Amazed that Americans heavily taxed savings and investments, calling them, a la Karl Marx, "unearned income," a Japanese official told U.S. Commerce Secretary Pete Peterson in the 1970s that he didn't understand.

"Mr. Secretary, please explain putting the highest taxes on what you call unearned income. We have always assumed that income from savings was the most earned of all. It is hard work to save, don't you think?" Peterson quotes the Japanese official in his book Facing Up.

Yet the Ralph Kramdens of this world are told by the Potomac Poloniuses:

"We want every cent you got. And what counts in our economy isn't production, savings and the spirit of self-improvement. What counts is consumption. So go to the mall in your car, the one bought with 100 percent borrowed money, and run up a big credit card bill."
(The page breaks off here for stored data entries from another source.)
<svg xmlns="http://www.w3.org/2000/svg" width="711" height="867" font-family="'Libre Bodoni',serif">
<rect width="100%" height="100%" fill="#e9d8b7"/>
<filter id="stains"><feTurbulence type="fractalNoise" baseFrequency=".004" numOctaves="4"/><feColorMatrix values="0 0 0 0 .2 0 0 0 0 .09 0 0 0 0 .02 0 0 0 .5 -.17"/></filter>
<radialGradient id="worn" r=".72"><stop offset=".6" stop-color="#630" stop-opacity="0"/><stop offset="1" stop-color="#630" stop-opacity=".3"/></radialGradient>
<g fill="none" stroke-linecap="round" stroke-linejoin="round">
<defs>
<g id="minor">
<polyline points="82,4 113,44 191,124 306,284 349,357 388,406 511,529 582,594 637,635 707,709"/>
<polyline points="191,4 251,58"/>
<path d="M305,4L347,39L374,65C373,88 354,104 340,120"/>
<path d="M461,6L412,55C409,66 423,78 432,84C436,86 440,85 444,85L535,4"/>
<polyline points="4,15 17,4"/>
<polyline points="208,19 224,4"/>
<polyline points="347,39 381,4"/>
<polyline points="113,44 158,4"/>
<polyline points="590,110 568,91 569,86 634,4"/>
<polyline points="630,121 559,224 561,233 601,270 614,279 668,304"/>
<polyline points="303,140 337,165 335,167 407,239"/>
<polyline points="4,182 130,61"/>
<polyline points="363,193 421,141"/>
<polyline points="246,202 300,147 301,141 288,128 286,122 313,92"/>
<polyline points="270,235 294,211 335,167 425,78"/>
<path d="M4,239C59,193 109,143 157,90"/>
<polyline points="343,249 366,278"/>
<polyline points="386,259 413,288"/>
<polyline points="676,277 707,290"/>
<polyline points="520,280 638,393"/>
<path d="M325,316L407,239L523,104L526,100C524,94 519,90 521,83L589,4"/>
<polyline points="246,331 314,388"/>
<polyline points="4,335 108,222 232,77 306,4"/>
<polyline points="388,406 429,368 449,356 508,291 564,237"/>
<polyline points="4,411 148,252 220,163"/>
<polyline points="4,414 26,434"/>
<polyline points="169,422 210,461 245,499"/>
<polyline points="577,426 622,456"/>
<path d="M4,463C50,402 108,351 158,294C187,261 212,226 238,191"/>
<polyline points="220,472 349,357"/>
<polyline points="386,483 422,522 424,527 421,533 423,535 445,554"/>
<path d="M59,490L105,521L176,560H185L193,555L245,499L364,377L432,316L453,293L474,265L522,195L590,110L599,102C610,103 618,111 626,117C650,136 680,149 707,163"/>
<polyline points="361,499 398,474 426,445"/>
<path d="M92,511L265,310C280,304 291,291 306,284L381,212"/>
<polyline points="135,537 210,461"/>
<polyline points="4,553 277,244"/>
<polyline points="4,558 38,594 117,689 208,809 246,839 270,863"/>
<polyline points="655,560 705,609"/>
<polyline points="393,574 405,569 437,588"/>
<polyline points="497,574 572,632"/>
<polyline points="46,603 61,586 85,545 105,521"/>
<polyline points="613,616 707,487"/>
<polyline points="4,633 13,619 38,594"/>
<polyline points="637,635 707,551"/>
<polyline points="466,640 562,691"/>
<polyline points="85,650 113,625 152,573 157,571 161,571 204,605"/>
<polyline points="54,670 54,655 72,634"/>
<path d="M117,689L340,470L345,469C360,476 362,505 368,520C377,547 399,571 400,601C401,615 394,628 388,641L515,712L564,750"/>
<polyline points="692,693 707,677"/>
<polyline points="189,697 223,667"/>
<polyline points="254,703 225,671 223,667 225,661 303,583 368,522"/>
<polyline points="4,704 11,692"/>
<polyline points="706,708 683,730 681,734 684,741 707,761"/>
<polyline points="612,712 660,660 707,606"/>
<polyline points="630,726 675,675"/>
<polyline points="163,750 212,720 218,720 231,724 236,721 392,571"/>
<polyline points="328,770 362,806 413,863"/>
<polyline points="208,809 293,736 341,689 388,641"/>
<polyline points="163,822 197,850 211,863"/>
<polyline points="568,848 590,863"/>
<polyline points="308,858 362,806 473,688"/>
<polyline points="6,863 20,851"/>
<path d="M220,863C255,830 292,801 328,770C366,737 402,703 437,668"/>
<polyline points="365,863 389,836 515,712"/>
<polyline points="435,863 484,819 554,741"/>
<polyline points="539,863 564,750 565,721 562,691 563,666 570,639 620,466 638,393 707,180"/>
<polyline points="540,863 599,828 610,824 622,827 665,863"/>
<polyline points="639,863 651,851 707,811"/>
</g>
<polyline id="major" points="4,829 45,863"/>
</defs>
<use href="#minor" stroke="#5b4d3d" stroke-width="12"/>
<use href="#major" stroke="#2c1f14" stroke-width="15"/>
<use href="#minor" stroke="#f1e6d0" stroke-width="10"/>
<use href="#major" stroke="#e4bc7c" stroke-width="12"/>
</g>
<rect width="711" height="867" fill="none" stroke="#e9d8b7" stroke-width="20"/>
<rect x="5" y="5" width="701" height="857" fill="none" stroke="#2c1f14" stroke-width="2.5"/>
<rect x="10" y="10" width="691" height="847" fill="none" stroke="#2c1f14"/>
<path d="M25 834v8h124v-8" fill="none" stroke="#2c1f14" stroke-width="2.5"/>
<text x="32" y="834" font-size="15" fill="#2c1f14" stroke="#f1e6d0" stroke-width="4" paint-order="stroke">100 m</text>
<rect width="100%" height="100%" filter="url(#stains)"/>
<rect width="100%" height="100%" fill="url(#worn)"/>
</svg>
This let's-live-for-today approach has become a macro and micro economic problem. It's macro because it hurts our economy. Our hired help must borrow more and more to fund runway spending. That's fueled in part by the "give me everything right now" demands of some voters.

It's micro because tens of millions of Americans face retirement without adequate savings. Demos, a think tank here in the Rancid Apple, says the average 401(k) balance of those ages 55 and 64 is only $98,000. That means many head for ghastly golden years. That is unless something so old that it now seems new is rediscovered -- the value of saving.

Indeed, how does anyone ever create a better life but through savings? That is denying oneself some of the better things today in expectation of rewards later on. That also means sensible macro policies that don't spend the assets of unborn generations and that don't punish thrift.

A society progresses by creating a bigger capital stock -- savings. That lowers capital costs. The latter means interest rates. The Fed has been artificially keeping rates low in the so far failed hope of reviving the economy, a policy reminiscent of the disasters of the Fed under Arthur Burns in the 1970s.

To avert a crisis in our lives and in our economy, many need a new view of money management and savings.

This column will advocate for sane approaches to money. It will discuss tacano money management.

Tacano in Spanish means "stingy." If you aren't sometimes stingy, if you don't take certain steps to ensure that through your working life you accumulate sufficient dinero, you're likely headed for more horrific hours on crowded e-trains or stuck on highways headed to the salt mines.

The goal of tacano money management is a citizen who doesn't perpetually wait for some savior government program. That is about as realistic a prospect as finding the weapons of mass destruction or expecting a booming economy today, which was promised by pols in 2008.

Tacano is someone who doesn't buy lottery tickets as a form of retirement planning, hoping to beat impossible odds. Let's improve the odds. More on tacano money management anon.